__Text provided__.

☆ ☆ ☆

It is therefore understandable that large variations in water supply, that is high values (> 40) of bio 15, can limit the growth and therefore the presence and extension of D. guineense. Our results are supported by many others. Indeed, high values of bio 15 can be associated with drought or water deficit. Drought is the most significant environmental stress in agriculture worldwide. Drought induces water deficit that is known to be harmful for plants and cause among others, a decline in stem elongation, reduction in photosynthetic performance and then reduce plant growth, development, survival and productivity (Boyer, 1982; Cattivelli et al., 2008; Ings et al., 2013). Although D. guineense is found in dry areas (Sudanian Sahelian regions) along waterways or in swampy areas, in its natural range (Guinean regions), the species grows on well drained soils and is alternatively submitted to dry and rainy seasons. Low values of bio 15 (<5%) are associated with little variation in water supply.
 
We can therefore understand that in the natural range of D. guineense, constant water supply or little water supply variation (low values of bio 15 (<5%)) can affect the species’ physiology and therefore limit the presence of a non-hydrophilic or non- hygrophilous plant species like D. guineense. Although annual mean temperature (bio 1) was not among the most important contributors to the distribution model of D. guineense, its variations in terms of isothermality (bio 3) and temperature seasonality (bio 4) proved to significantly control the spatial distribution of the species. It is useful to underline here that the rate of plant growth and development is controlled by its surrounding temperature and each plant has a specific temperature range characterized by a minimum, maximum and optimum (Hatfield and Prueger, 2015). Isothermality (bio 3) quantifies how large the day to night temperatures oscillate relative to annual oscillations (O’Donnell and Ignizio, 2012) and the highest probabilities (>0.5) of our modeled species’ presence was achieved with values of bio 3 between 65 to 75% (mean to high values of the parameter).

☆ ☆ ☆

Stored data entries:
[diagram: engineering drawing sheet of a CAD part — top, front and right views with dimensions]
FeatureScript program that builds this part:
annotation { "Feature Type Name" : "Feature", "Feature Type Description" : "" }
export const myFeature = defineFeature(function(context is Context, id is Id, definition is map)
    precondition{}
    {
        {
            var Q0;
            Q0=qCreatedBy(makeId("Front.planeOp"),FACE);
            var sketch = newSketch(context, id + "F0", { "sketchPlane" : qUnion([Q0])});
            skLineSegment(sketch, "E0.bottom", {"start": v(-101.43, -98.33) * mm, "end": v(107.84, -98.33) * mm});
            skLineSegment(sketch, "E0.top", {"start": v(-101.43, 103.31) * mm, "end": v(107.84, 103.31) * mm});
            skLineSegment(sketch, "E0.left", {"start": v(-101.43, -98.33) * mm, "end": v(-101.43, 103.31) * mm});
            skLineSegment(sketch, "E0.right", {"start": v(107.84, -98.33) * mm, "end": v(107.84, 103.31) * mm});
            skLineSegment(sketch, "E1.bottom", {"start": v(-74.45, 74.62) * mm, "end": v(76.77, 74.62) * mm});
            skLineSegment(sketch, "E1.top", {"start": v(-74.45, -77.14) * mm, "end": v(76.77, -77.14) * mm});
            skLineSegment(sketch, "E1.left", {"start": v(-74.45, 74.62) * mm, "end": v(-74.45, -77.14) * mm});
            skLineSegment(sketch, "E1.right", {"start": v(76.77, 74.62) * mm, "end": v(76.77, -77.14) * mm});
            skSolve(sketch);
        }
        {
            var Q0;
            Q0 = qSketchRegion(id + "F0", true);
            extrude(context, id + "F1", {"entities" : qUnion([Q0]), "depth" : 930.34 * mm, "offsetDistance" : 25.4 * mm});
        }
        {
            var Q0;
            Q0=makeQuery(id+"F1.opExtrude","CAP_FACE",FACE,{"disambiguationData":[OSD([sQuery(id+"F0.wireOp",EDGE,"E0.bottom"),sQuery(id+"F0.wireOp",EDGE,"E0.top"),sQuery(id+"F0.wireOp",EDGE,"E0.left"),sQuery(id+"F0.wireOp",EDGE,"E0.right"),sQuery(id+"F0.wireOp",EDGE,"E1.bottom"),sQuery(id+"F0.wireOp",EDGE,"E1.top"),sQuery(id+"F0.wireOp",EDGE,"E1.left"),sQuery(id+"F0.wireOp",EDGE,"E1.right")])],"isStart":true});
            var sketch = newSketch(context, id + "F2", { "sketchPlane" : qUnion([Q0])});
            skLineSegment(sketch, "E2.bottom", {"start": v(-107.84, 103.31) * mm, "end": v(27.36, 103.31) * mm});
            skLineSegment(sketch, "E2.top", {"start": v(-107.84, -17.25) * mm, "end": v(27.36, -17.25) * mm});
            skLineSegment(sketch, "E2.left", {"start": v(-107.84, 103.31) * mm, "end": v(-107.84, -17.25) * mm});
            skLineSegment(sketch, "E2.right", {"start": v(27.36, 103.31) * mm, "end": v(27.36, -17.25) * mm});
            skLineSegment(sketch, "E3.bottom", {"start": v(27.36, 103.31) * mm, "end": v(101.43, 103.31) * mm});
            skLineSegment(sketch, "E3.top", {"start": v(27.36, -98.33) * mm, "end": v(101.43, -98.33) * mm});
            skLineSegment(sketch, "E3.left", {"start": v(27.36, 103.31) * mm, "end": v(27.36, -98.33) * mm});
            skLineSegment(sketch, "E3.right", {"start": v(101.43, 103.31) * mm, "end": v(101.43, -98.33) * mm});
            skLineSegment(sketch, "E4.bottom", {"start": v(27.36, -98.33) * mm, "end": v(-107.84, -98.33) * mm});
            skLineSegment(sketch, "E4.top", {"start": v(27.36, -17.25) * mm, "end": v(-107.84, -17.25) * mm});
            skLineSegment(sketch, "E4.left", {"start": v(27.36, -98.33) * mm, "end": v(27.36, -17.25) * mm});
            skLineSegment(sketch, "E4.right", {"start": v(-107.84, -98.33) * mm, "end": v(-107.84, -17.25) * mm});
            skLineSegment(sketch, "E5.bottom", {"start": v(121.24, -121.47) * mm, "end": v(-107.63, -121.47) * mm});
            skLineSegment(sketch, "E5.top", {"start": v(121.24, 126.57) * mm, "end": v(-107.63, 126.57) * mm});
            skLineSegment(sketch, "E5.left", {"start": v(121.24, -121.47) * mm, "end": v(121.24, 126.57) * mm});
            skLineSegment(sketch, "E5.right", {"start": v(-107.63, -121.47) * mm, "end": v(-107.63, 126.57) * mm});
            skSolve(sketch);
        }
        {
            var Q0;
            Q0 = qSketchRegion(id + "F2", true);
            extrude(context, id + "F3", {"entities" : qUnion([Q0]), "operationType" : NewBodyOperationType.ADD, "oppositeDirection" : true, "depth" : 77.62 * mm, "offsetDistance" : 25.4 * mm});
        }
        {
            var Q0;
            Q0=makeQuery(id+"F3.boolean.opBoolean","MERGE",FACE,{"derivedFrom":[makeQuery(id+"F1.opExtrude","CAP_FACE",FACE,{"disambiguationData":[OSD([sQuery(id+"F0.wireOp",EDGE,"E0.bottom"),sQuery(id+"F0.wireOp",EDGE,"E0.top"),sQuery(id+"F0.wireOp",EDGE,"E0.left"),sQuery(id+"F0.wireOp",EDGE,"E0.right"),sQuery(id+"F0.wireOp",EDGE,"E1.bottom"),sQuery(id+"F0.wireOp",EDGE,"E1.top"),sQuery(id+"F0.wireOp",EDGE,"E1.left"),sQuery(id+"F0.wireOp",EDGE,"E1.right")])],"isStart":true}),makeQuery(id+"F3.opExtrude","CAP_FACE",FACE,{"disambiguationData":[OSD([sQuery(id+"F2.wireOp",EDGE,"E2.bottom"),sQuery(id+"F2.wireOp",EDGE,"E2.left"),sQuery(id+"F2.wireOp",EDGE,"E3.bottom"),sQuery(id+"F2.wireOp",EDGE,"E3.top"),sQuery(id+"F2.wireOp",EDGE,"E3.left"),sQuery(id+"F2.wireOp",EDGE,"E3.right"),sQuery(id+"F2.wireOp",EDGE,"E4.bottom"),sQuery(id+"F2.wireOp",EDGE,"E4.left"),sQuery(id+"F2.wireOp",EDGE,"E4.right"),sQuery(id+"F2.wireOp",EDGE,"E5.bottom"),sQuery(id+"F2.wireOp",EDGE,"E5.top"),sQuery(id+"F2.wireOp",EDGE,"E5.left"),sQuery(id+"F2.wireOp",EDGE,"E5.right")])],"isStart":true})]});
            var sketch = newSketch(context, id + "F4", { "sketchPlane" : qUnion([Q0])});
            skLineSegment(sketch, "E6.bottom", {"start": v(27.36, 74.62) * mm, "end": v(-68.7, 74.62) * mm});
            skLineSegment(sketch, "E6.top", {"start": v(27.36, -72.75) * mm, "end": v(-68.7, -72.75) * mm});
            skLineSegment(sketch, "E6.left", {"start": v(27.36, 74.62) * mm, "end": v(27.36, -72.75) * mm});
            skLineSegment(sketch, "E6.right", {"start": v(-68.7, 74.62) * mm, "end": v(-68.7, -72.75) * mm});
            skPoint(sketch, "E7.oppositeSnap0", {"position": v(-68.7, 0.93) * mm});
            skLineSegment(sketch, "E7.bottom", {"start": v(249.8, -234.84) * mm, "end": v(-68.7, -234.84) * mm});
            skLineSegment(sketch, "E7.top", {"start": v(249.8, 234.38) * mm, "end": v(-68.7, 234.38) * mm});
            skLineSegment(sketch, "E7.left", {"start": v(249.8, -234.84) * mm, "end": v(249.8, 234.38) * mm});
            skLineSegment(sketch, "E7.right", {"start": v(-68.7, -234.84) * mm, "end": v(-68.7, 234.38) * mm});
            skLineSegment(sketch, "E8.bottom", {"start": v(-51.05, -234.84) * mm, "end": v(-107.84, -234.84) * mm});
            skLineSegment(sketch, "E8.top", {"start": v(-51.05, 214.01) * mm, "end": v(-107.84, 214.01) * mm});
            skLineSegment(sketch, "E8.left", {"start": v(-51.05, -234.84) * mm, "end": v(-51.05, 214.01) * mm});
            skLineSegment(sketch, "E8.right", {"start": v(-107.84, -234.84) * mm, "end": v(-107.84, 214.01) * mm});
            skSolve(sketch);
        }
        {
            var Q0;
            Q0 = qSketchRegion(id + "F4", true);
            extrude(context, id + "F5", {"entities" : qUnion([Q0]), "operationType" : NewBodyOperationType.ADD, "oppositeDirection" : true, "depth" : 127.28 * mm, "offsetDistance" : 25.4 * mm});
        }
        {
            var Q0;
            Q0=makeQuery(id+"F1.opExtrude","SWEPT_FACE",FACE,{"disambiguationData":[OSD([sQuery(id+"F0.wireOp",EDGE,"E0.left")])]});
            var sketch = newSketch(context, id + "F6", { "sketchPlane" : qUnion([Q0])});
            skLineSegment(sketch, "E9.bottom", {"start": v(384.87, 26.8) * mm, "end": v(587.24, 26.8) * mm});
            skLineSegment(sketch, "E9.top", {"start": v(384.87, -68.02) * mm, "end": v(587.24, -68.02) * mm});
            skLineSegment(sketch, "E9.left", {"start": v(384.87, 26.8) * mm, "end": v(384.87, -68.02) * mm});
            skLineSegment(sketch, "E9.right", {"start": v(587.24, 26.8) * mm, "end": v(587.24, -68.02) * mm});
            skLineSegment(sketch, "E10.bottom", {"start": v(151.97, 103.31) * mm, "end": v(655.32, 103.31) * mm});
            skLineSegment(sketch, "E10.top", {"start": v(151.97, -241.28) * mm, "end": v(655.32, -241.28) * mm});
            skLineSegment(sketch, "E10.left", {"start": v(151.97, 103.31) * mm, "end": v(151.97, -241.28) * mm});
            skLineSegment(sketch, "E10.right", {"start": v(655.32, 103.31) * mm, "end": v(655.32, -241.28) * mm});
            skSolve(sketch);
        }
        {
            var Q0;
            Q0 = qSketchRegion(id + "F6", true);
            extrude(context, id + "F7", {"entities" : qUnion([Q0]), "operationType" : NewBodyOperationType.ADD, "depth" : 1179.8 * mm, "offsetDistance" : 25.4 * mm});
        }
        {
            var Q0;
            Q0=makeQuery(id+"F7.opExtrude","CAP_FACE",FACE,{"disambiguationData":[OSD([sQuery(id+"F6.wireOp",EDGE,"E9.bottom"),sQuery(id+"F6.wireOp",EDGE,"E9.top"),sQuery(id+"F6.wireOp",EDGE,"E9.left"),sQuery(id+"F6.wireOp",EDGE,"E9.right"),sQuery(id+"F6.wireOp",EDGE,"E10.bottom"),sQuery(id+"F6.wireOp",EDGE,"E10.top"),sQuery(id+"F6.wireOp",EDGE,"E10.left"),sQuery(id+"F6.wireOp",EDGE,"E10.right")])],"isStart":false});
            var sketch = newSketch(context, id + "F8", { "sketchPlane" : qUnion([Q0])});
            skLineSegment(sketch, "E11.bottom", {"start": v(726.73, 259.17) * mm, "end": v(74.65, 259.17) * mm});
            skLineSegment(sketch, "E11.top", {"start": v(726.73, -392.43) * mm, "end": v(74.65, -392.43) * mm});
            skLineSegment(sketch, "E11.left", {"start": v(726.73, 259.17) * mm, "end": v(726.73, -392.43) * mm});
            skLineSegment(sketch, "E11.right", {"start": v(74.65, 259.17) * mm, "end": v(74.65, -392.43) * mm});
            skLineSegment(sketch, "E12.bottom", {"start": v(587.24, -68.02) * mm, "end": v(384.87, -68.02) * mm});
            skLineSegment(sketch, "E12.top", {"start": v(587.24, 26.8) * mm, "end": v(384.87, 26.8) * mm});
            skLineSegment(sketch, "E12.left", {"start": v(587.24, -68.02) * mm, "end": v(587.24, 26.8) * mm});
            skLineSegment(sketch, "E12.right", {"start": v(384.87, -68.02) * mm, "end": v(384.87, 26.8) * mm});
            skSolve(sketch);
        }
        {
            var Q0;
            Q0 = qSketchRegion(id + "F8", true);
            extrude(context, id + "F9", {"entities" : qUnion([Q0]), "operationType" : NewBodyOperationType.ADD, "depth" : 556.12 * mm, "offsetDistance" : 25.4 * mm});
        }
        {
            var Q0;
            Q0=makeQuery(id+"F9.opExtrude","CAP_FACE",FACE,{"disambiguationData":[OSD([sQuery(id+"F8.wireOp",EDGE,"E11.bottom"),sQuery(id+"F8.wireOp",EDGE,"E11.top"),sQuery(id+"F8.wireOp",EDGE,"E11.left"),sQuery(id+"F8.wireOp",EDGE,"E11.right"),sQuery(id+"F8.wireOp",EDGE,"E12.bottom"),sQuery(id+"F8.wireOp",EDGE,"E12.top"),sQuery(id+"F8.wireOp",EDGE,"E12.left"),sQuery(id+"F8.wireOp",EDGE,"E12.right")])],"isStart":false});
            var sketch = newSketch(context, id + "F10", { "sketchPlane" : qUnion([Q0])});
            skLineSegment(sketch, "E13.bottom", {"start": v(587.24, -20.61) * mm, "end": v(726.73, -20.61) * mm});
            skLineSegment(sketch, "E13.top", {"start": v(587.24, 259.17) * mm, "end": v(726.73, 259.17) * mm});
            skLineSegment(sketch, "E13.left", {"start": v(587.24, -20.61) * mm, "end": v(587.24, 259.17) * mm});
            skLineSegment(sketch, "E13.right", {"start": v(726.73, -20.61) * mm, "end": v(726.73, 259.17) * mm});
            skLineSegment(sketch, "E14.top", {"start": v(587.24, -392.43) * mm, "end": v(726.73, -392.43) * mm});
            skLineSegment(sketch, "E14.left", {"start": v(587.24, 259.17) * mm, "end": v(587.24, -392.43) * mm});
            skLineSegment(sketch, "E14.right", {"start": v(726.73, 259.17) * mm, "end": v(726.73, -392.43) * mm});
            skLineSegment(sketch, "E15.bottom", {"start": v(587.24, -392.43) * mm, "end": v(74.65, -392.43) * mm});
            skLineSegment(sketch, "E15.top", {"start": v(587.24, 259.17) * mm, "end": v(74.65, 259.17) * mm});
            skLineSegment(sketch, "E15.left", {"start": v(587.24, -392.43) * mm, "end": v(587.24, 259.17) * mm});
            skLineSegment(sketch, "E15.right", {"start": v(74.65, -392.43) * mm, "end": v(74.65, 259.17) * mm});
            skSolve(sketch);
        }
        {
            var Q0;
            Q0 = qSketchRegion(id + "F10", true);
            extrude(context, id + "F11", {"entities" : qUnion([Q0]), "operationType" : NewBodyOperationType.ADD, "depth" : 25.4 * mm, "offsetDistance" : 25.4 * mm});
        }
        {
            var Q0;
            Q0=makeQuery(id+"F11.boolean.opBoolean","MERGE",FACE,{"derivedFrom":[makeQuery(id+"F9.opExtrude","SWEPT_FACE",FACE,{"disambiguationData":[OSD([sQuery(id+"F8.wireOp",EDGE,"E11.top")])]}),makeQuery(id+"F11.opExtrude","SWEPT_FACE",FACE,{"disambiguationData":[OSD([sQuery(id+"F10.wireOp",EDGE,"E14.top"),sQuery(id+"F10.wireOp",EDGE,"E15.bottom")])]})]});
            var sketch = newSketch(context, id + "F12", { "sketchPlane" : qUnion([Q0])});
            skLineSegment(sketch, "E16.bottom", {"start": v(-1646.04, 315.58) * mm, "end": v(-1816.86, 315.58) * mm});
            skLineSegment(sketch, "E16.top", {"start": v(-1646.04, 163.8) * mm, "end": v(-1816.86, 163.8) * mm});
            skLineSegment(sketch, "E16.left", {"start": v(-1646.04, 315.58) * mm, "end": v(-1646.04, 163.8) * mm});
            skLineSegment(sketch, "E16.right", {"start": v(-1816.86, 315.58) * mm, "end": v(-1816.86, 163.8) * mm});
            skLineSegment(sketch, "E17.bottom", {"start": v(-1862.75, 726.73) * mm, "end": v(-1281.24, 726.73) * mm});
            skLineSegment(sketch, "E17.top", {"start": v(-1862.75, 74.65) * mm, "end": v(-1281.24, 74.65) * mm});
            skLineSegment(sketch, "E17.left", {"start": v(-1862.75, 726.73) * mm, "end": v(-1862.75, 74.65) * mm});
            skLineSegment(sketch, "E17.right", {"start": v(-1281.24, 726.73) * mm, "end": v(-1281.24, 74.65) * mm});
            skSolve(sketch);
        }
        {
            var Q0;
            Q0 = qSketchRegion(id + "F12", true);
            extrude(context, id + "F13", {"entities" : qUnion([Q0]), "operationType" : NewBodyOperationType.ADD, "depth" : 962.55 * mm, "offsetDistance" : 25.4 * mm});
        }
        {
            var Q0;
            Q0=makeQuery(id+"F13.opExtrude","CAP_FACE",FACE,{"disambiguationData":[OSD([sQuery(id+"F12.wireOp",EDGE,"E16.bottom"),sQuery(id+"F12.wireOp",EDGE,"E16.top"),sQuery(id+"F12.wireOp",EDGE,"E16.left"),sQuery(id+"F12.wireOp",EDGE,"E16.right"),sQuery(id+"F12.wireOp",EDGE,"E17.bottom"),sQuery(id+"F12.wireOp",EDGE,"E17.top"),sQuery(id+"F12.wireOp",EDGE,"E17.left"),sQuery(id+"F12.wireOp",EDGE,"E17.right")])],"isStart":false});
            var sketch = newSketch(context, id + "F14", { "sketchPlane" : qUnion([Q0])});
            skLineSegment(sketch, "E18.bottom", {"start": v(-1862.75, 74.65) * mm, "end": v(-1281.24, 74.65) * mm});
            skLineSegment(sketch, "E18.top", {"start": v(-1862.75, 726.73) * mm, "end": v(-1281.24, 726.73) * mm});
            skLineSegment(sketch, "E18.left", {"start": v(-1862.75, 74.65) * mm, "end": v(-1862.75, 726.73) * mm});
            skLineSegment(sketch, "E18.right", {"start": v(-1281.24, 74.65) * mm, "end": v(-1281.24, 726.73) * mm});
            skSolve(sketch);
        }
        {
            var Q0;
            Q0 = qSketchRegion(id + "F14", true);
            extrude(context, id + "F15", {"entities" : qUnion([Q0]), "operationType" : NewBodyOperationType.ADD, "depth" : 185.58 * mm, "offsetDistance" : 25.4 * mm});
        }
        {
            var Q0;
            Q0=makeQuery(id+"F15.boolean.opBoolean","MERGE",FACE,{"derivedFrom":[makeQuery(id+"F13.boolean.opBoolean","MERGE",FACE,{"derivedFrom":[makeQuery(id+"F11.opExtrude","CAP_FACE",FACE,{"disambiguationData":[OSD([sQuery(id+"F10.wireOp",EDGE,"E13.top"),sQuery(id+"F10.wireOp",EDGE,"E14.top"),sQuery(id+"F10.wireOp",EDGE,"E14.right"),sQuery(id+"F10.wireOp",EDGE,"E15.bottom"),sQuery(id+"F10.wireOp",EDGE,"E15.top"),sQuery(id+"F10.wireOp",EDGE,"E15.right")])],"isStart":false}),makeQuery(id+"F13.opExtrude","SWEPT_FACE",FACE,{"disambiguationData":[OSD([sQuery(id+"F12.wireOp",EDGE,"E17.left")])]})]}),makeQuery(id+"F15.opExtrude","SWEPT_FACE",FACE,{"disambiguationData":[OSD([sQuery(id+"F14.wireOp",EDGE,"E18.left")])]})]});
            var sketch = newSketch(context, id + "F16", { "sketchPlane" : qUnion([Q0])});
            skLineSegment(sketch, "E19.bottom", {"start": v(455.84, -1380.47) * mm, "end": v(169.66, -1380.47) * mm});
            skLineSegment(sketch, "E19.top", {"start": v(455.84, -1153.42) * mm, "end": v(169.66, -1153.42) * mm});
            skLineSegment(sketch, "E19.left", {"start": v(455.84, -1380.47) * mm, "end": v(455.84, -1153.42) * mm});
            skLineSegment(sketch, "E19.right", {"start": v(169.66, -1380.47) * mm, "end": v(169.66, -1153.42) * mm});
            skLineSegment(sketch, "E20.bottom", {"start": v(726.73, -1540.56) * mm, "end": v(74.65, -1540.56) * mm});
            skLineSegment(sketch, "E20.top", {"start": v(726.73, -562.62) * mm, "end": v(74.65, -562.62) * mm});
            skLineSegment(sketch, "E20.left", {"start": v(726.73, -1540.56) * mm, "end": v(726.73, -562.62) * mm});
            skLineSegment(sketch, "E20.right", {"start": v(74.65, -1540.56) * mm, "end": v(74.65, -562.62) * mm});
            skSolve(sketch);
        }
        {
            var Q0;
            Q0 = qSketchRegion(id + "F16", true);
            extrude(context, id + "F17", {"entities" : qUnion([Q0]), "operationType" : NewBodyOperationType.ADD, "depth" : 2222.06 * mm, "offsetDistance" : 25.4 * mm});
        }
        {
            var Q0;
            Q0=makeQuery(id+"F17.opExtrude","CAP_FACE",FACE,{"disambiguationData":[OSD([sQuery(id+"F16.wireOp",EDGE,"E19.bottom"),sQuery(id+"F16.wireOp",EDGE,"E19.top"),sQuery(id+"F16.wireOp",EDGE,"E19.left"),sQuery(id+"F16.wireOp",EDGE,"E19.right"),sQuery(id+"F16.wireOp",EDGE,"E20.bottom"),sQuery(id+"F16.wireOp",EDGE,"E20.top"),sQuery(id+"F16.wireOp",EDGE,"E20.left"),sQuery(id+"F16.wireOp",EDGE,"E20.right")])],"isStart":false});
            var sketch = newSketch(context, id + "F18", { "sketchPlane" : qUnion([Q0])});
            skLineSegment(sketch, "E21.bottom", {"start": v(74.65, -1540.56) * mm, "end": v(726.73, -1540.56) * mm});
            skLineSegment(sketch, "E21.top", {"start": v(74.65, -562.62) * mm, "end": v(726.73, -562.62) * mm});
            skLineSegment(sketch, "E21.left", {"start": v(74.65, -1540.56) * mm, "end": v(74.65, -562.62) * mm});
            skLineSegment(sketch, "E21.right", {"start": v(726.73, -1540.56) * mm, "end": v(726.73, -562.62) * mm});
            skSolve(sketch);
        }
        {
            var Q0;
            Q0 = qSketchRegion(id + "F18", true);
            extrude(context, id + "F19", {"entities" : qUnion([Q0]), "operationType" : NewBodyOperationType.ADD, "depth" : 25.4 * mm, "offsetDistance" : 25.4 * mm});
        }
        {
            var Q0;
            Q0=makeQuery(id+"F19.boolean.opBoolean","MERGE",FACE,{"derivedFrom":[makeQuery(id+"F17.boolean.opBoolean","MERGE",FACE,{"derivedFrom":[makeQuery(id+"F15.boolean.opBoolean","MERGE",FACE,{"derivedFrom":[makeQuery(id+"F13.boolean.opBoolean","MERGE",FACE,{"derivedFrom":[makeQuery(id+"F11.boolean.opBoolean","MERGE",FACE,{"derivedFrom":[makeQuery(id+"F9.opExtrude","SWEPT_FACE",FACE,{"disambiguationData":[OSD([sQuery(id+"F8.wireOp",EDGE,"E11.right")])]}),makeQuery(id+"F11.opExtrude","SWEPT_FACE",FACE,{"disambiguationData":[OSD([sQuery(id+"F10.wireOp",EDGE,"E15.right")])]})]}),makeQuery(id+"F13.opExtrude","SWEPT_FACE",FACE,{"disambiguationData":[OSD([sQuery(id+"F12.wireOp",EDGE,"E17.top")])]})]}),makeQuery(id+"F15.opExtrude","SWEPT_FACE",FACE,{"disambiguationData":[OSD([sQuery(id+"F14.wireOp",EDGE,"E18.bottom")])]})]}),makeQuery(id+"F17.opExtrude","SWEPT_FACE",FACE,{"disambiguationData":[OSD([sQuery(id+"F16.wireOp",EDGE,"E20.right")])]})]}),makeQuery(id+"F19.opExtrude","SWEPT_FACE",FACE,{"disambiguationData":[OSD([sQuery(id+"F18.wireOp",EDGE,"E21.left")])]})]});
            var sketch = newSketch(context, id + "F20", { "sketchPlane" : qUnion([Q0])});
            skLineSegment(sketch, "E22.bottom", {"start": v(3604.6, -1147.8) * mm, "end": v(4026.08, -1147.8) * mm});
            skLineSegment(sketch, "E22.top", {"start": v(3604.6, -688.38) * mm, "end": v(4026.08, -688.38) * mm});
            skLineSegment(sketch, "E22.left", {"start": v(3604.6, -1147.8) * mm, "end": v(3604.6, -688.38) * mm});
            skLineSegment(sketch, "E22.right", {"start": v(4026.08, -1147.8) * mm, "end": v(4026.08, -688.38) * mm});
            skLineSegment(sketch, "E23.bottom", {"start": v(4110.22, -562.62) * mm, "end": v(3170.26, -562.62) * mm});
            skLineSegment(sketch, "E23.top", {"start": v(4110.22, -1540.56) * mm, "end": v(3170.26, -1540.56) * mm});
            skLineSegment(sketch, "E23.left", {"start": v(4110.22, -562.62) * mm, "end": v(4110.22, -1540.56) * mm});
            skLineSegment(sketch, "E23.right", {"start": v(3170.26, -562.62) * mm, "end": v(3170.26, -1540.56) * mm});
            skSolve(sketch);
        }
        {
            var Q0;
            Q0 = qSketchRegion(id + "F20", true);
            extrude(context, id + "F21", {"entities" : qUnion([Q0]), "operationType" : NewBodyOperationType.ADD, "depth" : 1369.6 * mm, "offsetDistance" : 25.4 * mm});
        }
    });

☆ ☆ ☆

__Task directions__.
Summarize the passage on D. guineense and climate in two sentences. The listing was drawn from a different source than the text.

__Completed task__.
High values of bio 15 (>40), which can be associated with drought or water deficit, can limit the growth, presence and extension of D. guineense, while low values (<5%), meaning little variation in water supply, can affect the species' physiology and also limit its presence. Although annual mean temperature (bio 1) was not among the most important contributors to the distribution model, isothermality (bio 3) and temperature seasonality (bio 4) significantly controlled the species' spatial distribution, with the highest presence probabilities (>0.5) reached at bio 3 values between 65 and 75%.